Bu oyuna gelenleri aldatan sebeplerden biri, ‘hata emsal olmaz’
prensibine göz kapamaları. Bunlar ,namaz kılan,ibadet eden bir müminin günlük
hayatında İslam ın ruhuna ters düşen ve diğer insanlara zarar veren birtakım
noktalar tespit ediyorlar. Bunları öne sürüyor ve ‘bu adam namaz kılıyor
ama,şu hataları da işliyor. Ben
ise,onun düştüğü hatalara düşmüyorum.’ Diyerek kendi
ibadetsizliklerine ,onun kusurlarında bir
özür kapısı bulmaya çalışıyorlar.
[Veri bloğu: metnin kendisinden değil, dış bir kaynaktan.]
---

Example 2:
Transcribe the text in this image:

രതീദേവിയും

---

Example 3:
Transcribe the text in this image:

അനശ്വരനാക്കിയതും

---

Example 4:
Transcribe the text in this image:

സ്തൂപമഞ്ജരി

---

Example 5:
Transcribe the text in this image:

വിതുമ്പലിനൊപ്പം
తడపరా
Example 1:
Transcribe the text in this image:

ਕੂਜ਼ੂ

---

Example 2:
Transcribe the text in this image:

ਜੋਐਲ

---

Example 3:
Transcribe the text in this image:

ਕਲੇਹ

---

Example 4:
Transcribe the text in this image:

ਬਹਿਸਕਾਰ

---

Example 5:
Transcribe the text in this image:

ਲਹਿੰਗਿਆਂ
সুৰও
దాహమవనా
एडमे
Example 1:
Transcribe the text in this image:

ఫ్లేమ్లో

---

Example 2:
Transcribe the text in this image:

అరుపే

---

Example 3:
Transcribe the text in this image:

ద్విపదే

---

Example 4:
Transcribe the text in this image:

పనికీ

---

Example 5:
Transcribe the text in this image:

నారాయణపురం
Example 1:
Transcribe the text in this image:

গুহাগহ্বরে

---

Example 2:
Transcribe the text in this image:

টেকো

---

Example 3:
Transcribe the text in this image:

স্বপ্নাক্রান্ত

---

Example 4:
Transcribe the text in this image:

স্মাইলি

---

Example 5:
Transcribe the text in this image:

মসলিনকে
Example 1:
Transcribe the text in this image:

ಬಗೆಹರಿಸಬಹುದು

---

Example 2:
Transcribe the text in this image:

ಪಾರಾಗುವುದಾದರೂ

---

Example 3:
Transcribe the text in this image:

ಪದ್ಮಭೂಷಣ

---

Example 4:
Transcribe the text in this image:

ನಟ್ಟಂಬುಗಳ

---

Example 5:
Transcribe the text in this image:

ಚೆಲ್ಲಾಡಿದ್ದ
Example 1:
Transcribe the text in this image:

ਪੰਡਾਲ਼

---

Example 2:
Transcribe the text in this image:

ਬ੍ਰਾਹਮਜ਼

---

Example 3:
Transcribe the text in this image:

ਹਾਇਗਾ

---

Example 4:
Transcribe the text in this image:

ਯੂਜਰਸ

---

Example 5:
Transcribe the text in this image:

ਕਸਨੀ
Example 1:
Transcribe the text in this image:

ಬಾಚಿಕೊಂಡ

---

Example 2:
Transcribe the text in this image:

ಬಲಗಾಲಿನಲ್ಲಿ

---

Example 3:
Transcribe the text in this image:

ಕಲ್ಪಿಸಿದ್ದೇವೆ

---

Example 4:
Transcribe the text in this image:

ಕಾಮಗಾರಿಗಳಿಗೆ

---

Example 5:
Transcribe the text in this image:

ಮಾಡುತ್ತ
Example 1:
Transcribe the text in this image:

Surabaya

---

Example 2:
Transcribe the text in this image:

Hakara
Bu tip yanlış değerlendirmeler
sadece namaz kılmayanlara mahsus
değil... Namaz kılan bir mümin de İslam ın diğer emirlerini kendisinden
daha iyi yerine getiren bir kardeşi hakkında benzer şeyler söyleyebiliyor.
Hidayet
rehberimiz ,Peygamber Efendimiz den (a.s.m) bir hadisi şerif:
‘Bir günah
işlendiği zaman kalpte bir kara leke hasıl olur. Eğer sahibi pişman olur tövbe
istiğfar ederse kalp yine parlar.’
Bu hadis-i şeriften
temiz ve selim kalbin, ancak günahlardan salim olan ve isyanlarla kararmamış
bir kalb olabilceğini öğreniyoruz.
‘Güzel
ahlakı tamamlamak için gönderilen o hidayet rehberinin (a.s.m) işe tevhidden
başlaması ne kadar manidardır.
Tevhidden sapan ,şirke düşen, ve putlara tapan bir kalbin temiz olması mümkün
mü? Onun irşadıyla şirkten kurtulan, temizlenen müminlere bu sefer badet
emri verilmiş.. Rabbinin emrini dinlemeyen bir kalbin temiz olması nasıl düşünülebilir?
Babasının sözünü
tutmayan bir çocuğa, hemen terbiyesiz ,ahlaksız damgasını vuran insanoğlu
, bu hareketiyle, Allah a isyan
eden bir insanın en büyük ahlaksızlığı yapmış olacağını peşinen
kabul etmiş olmuyor mu?
Farzlar tevil
kaldırmaz. Onlarda yanlış yorum yapmaya ve hakikatı saptırmaya kimsenin
hakkı yoktur. Zira, ortada tevili gerektirecek bir kapalı nokta mevcut değil...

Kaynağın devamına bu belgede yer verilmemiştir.